Reproduce the passage about the Bowmoor team word for word, from "Initially the Bowmoor" to "and in unison.".
Start of SELECTED EXCERPT
Initially the Bowmoor team doubted their multi-tasking prowess, but Liddle convinced them they could do it, by showing them how to multi-task and prioritise certain things to build up core skillsets and grow faster into new avenues. This harked back to pilot duties monitoring multiple inter-related systems such as engine temperature, individually and in unison.
The team at Bowmoor now monitors over 100 markets including some 21 that are traded by the first Bowmoor strategy. Multi-tasking skills were stretched again, when in July Bowmoor launched a second strategy in the US trading the same 21 alternative markets however with a higher volatility. The team is now very cohesive: “We all bonded together as a team at Bowmoor – just as my flying career demanded effective teamwork with a co-pilot in the front, gunners and air crewmen in the back, and more teamwork within the overall platoon, safely moving troops between front lines and safe locations,” recalls Liddle.
End of SELECTED EXCERPT
Start of DATA TO EXAMINE
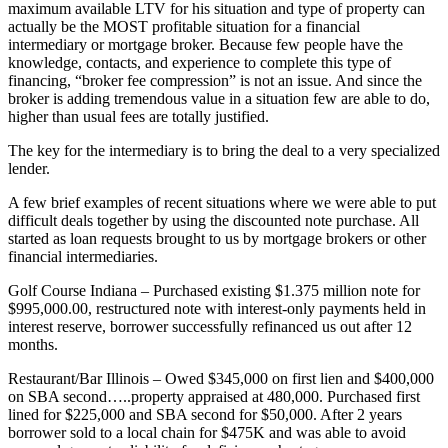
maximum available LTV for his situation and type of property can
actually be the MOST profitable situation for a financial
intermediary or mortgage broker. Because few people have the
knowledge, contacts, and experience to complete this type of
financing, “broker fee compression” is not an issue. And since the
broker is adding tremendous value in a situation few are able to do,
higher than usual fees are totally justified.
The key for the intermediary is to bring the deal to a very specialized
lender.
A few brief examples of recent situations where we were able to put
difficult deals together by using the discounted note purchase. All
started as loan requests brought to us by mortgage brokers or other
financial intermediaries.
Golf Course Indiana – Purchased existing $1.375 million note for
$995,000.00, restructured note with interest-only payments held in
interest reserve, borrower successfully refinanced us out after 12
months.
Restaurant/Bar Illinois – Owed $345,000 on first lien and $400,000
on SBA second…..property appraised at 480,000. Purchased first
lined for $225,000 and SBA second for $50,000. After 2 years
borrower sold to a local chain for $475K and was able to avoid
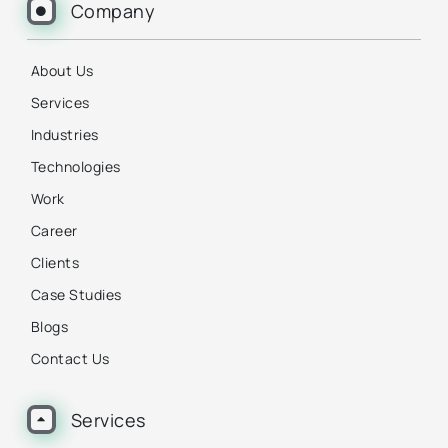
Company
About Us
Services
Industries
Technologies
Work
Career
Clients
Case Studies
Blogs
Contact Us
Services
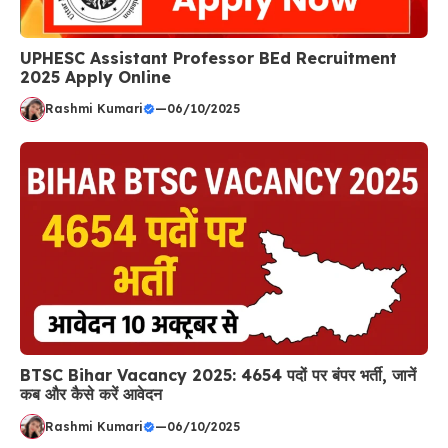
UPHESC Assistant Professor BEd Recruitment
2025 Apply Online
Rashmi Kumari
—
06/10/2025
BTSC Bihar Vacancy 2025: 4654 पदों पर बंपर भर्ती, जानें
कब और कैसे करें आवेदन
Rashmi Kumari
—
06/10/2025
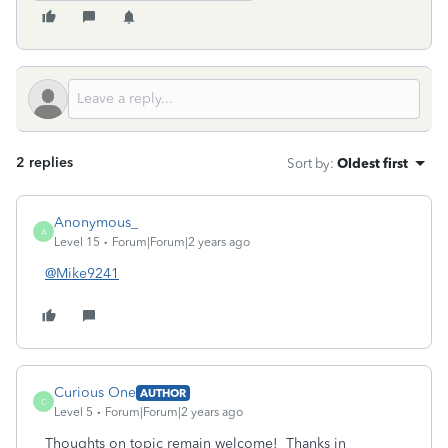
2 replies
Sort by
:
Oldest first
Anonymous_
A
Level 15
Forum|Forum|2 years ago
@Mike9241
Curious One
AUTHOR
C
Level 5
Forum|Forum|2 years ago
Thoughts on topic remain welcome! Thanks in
End of DATA TO EXAMINE
Start of DATA TO EXAMINE
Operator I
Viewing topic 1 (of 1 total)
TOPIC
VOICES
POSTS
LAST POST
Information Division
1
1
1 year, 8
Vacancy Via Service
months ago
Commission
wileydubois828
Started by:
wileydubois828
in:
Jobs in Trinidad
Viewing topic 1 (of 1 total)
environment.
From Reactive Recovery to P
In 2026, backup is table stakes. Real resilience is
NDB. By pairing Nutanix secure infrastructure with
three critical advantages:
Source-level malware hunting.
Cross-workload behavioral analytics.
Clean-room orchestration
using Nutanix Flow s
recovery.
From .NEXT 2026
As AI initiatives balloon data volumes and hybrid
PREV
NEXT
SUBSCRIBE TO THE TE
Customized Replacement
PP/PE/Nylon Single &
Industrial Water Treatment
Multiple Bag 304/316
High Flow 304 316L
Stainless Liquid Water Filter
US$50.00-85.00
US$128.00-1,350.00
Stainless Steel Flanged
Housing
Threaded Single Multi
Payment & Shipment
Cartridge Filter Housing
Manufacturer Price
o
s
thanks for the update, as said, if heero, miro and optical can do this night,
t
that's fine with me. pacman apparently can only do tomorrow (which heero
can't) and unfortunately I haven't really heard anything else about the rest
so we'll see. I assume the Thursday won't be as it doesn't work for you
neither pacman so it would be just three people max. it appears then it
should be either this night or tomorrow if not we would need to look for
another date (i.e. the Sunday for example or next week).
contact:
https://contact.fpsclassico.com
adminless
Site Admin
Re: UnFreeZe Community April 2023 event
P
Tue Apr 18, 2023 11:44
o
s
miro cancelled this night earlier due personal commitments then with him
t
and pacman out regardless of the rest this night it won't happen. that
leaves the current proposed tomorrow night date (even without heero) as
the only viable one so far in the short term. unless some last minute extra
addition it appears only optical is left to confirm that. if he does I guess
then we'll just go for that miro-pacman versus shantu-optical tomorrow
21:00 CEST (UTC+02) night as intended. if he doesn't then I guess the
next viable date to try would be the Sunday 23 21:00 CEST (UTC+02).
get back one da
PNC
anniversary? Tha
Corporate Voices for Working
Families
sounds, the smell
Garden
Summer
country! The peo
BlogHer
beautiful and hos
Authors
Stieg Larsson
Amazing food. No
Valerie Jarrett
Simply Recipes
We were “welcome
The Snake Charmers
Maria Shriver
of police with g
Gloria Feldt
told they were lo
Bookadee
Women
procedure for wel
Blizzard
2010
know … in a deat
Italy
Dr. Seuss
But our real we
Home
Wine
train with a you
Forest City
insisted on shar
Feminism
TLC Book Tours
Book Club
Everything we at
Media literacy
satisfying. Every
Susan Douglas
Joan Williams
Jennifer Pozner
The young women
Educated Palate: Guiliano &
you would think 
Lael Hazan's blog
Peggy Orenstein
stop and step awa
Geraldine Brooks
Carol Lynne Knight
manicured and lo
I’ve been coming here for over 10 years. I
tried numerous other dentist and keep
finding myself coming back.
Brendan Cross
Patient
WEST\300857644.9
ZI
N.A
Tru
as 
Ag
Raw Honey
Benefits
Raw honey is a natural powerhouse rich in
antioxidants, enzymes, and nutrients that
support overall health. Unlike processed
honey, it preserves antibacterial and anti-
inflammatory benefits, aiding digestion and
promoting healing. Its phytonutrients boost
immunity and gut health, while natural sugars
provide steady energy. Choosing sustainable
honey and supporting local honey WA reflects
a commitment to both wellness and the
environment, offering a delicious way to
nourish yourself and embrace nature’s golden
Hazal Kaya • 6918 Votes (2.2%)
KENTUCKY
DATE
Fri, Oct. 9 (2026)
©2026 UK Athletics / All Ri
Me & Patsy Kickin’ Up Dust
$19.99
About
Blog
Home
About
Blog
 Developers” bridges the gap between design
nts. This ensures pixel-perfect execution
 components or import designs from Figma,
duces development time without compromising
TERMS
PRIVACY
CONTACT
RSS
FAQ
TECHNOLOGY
End of DATA TO EXAMINE
** REPLY TO THE EXERCISE **
Initially the Bowmoor team doubted their multi-tasking prowess, but Liddle convinced them they could do it, by showing them how to multi-task and prioritise certain things to build up core skillsets and grow faster into new avenues. This harked back to pilot duties monitoring multiple inter-related systems such as engine temperature, individually and in unison.